Le communiqué de la Commission européenne du 10 mars 2026 présente le volet énergétique de la stratégie de développement de l'Union européenne (UE) dans un contexte de ralentissement de la productivité européenne et de hausse des coûts de l'énergie. Il s'inscrit dans le prolongement du rapport Draghi relatif à la compétitivité de l'Europe, présenté en septembre 2024.
Parmi les pistes évoquées dans le communiqué de la Commission figurent les petits réacteurs modulaires nucléaires (SMR) et les réacteurs modulaires avancés (AMR), des technologies nucléaires de plus petite taille que les centrales nucléaires classiques.
Quelles sont les technologies à privilégier ?
L’Agence internationale de l’énergie (AIE) estime qu’environ 35% des réductions d’émissions de gaz à effet de serre requises d’ici à 2050 dépendront de technologies qui ne sont pas encore disponibles sur le marché.
Pour l'UE, la technologie des petits réacteurs modulaires (SMR) est l’une des pistes de développement vers la transition énergétique.

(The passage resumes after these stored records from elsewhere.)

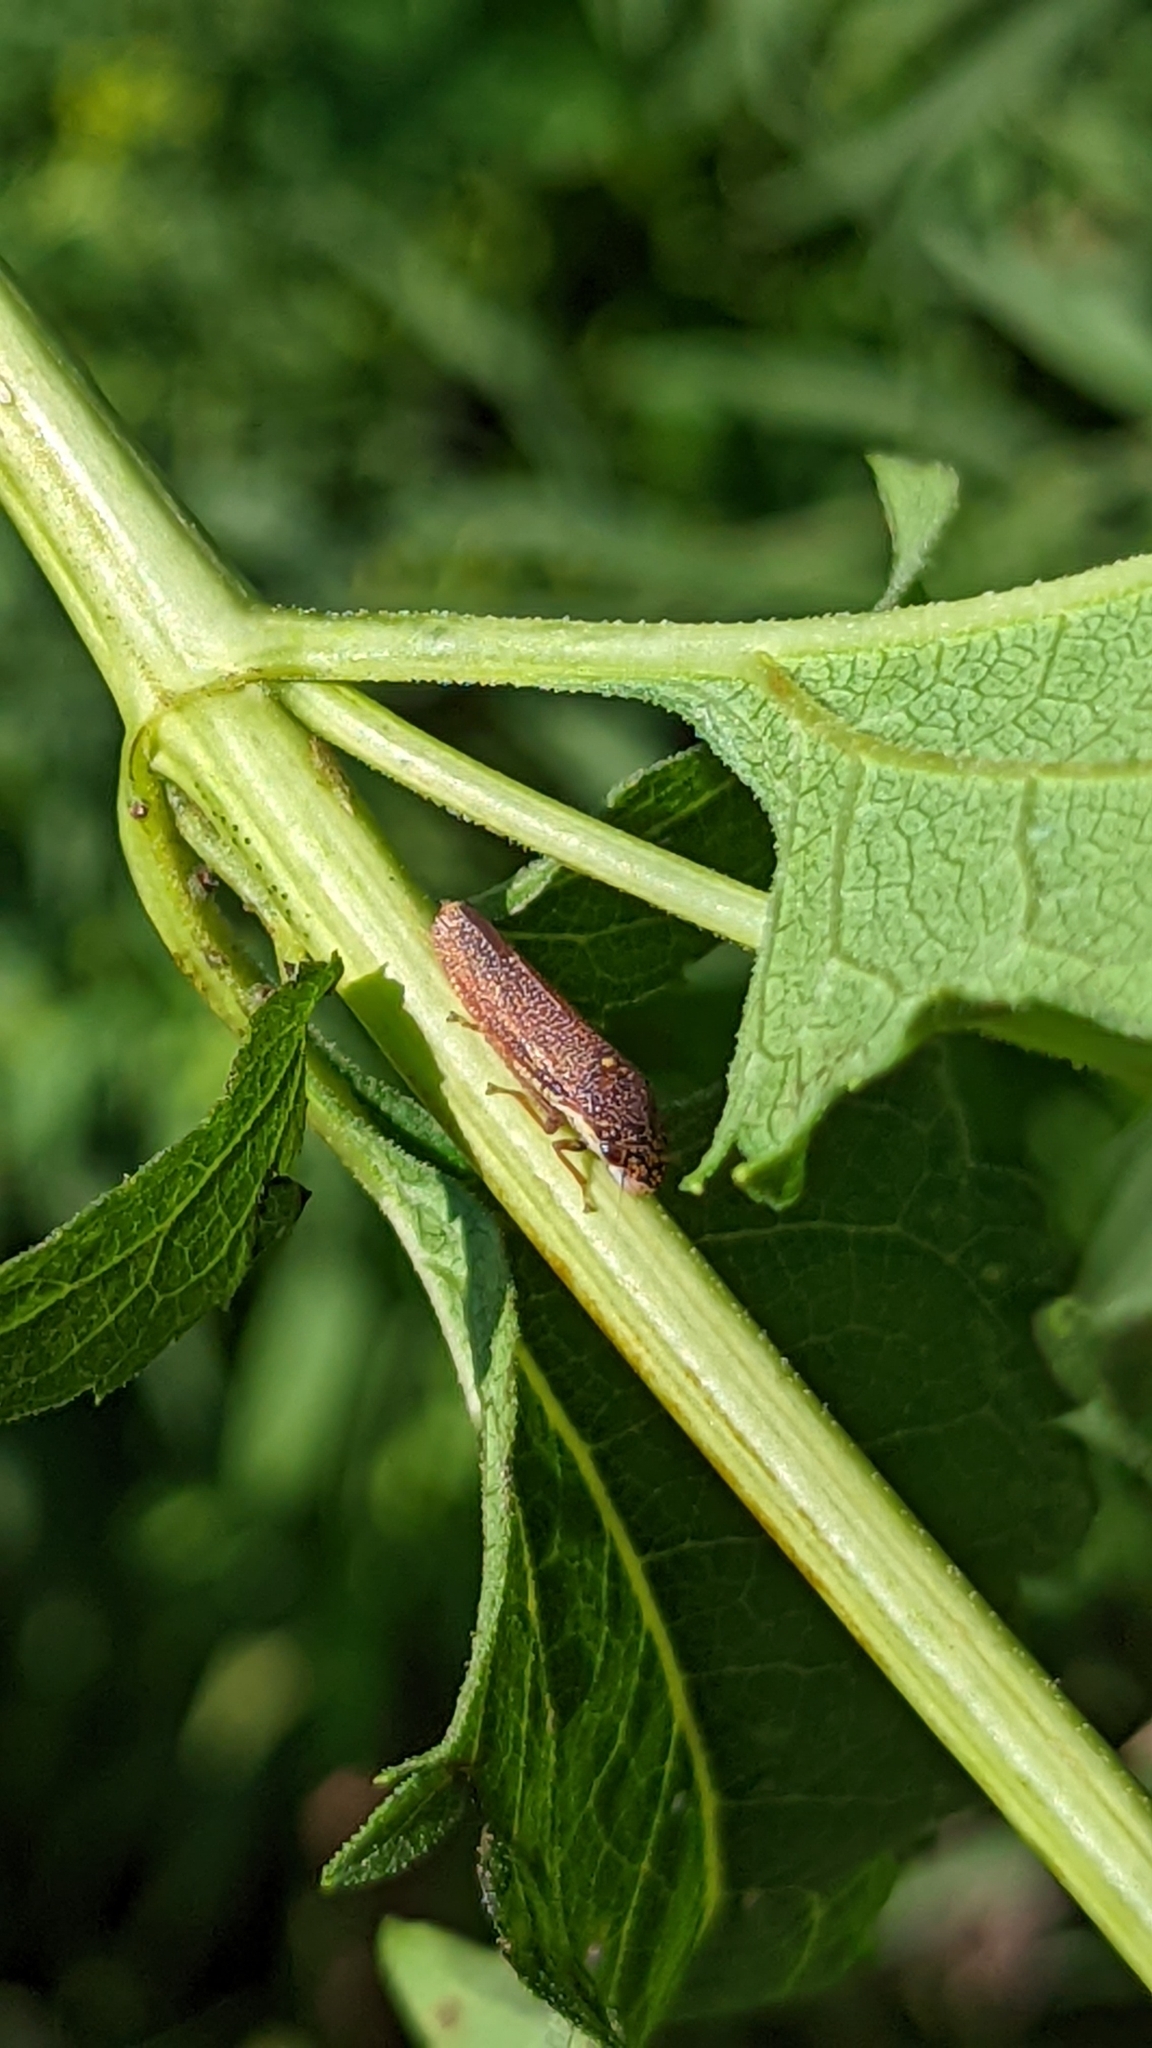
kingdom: Animalia
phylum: Arthropoda
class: Insecta
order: Hemiptera
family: Cicadellidae
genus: Paraulacizes
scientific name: Paraulacizes irrorata
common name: Speckled sharpshooter
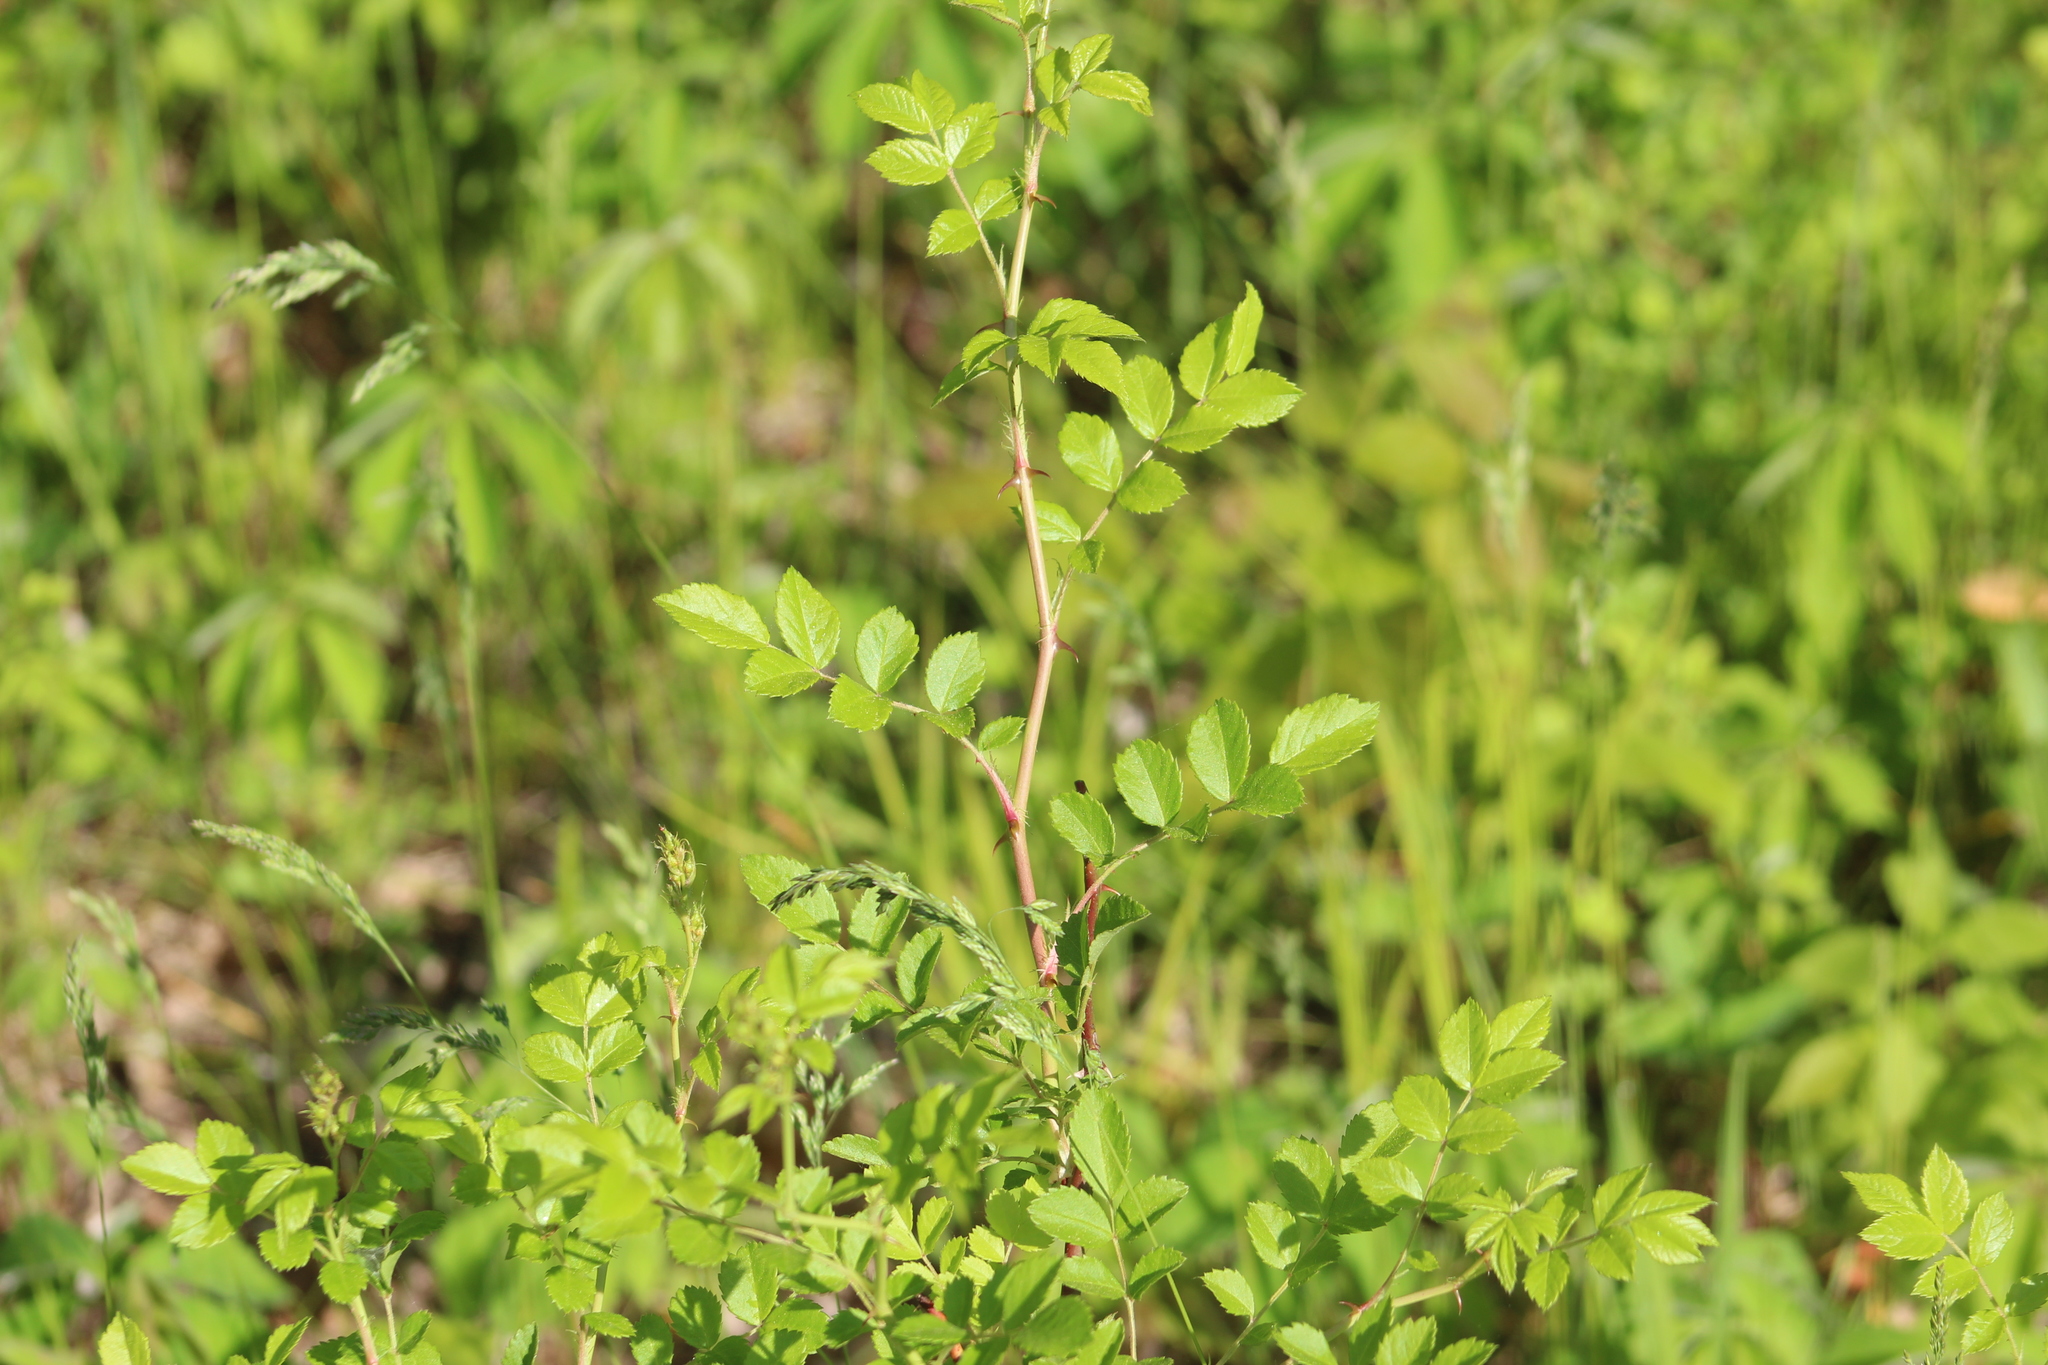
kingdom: Plantae
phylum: Tracheophyta
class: Magnoliopsida
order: Rosales
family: Rosaceae
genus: Rosa
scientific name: Rosa multiflora
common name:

Ces réacteurs de nouvelle génération, notamment développés par la France, devraient être commercialisés au début des années 2030.
Parmi les autres solutions avancées par la Commission européenne pour accélérer la transition énergétique figurent :
- le stockage d'énergie à longue durée (LDES) ;
- l'éolien flottant et le solaire flottant ;
- l'énergie océanique (houlomotrice et marémotrice) et l'éolien aéroporté ;
- les nouvelles formes de déploiement des énergies renouvelables comme l'agrivoltaïsme, les solutions renouvelables biosourcées avancées, le captage et le stockage du carbone (CSC) et le captage, l'utilisation et le stockage du carbone (CUSC).
Financer la transition énergétique par l'investissement privé
La Banque européenne d'investissement (groupe BEI) doit renforcer son soutien aux investissements privés. Elle investira plus de 75 milliards d’euros de financements au cours des trois prochaines années pour soutenir les objectifs de la transition énergétique et de la stratégie d'investissement pour les énergies propres.
Cette somme est présentée par la Commission européenne comme un levier de mobilisation des acteurs privés car les sommes devant être investies dans le développement des technologies d’avenir sont de grande ampleur et ne pourront être supportées par les seules capacités de financement public, les budgets nationaux ou le Cadre financier pluriannuel (CFP) ou le groupe BEI.
La stratégie européenne en matière d'énergie consistera à faciliter la mobilisation des investissements privés en renforçant le lien entre les capitaux privés disponibles et le portefeuille de projets énergétiques européens. La Commission estime à 33 700 milliards d'euros les actifs gérés par le secteur privé en Europe. Les investisseurs institutionnels (assureurs et fonds de pension, par exemple) contrôlent plus de 12 000 milliards d'euros d'actifs en Europe.